It’s a type of hydrogen bomb. These use a ‘primary’ fission device using uranium or plutonium. In the few millionths of a second after the explosion of the primary , the fission reaction creates a massive amount of X-rays.

These X-rays are used to compress a ‘secondary’ fusion device containing deuterium and lithium. The compression is done by surrounding the secondary with something like a very light plastic. This absorbs the X rays and is heated to millions of degrees Celsius. By heating it so much and so fast, it expands almost instantly and crushes the secondary to start the fusion explosion.

This is just like a conventional H bomb so far. In a traditional H bomb, the device is surrounded by a very dense shell often made of lead or uranium. This ‘radiation case’ confines the explosion for a few millionths of a second, preventing the fusing secondary from expanding and allowing it to fuse further on increasing the size of the explosion.

The fusion reaction between deuterium and tritium generates neutrons. In some cases, they are reflected by the radiation case, but if the bomb has a natural uranium case, they will trigger fission reactions that boost the size of the explosion even further. Many early H bombs actually got much of their yield from this fission reaction – they were also incredibly dirty spilling huge amounts of fallout into the environment.

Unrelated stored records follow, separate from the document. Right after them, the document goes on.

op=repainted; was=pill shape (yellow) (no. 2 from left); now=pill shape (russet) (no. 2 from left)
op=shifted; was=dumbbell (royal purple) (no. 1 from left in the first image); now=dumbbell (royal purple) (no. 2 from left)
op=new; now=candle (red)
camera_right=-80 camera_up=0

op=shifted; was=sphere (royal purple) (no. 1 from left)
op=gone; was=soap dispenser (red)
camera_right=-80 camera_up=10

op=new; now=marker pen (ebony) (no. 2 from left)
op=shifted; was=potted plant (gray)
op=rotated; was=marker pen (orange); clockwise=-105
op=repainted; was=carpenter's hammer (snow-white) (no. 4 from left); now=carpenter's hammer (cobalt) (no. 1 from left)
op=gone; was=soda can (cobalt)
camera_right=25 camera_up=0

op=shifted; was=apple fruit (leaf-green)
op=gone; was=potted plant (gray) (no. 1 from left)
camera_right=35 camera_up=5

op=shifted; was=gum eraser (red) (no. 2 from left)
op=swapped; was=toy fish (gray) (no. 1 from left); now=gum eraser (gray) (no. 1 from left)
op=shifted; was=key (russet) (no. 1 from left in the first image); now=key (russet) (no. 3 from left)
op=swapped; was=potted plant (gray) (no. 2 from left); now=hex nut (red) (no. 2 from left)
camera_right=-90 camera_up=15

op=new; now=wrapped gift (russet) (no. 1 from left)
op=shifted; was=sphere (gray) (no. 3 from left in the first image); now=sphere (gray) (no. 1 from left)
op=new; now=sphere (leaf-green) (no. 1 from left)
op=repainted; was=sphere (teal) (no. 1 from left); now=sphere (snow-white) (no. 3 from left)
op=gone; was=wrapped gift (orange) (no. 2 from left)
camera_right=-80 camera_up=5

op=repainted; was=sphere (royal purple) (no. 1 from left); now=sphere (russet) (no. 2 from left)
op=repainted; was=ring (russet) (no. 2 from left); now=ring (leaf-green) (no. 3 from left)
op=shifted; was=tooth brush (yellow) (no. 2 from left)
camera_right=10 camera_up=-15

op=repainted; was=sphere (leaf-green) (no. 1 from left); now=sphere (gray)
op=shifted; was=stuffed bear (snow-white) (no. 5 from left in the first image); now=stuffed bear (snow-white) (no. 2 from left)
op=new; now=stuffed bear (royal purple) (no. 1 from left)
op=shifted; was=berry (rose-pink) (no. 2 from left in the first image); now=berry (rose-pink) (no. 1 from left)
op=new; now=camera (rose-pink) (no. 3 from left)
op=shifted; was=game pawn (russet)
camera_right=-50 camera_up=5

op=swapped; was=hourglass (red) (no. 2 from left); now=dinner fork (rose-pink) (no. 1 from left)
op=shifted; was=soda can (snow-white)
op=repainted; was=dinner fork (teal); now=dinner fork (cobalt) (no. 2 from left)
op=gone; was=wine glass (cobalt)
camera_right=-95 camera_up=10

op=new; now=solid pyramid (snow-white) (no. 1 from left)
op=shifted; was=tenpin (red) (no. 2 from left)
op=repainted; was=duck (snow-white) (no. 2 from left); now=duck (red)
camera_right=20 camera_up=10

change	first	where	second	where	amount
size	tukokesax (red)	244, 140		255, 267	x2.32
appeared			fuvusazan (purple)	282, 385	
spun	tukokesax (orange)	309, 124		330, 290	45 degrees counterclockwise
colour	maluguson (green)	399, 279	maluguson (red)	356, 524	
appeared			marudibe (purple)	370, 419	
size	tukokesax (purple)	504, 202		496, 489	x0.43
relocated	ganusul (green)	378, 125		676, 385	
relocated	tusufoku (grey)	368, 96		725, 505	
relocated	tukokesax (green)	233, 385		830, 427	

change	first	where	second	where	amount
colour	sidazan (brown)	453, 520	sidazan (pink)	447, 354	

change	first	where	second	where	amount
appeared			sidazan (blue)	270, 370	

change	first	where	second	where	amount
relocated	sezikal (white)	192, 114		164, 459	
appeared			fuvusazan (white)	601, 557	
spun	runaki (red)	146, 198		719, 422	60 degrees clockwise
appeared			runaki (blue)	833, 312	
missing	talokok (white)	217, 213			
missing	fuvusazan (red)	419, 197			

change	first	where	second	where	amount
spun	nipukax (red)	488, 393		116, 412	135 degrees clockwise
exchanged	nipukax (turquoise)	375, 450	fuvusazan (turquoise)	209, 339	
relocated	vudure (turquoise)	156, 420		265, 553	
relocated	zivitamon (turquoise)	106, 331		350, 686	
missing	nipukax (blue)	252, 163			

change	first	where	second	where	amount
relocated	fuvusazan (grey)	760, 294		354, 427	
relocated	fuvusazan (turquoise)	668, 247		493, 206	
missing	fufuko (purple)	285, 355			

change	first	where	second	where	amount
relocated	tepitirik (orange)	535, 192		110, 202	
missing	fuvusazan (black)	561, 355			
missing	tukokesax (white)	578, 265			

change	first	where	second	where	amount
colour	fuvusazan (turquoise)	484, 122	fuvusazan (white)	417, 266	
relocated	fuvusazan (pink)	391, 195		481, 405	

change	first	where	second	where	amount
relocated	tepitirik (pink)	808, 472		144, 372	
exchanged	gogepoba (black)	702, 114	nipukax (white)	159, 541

In the neutron bomb, the case is essentially transparent to the fusion neutrons. They pour out of the bomb and saturate the surrounding area with neutron radiation which can penetrate through thick walls and armour. The bomb itself would still devastate an area around the explosion, but much smaller than if it had been a traditional H bomb.

The neutrons kill living organisms within a relatively small area and don’t leave as much long lasting radioactivity which made the bombs ‘popular’ with planners as a way of using them in scenarios where areas could be occupied by troops shortly after detonating a neutron bomb.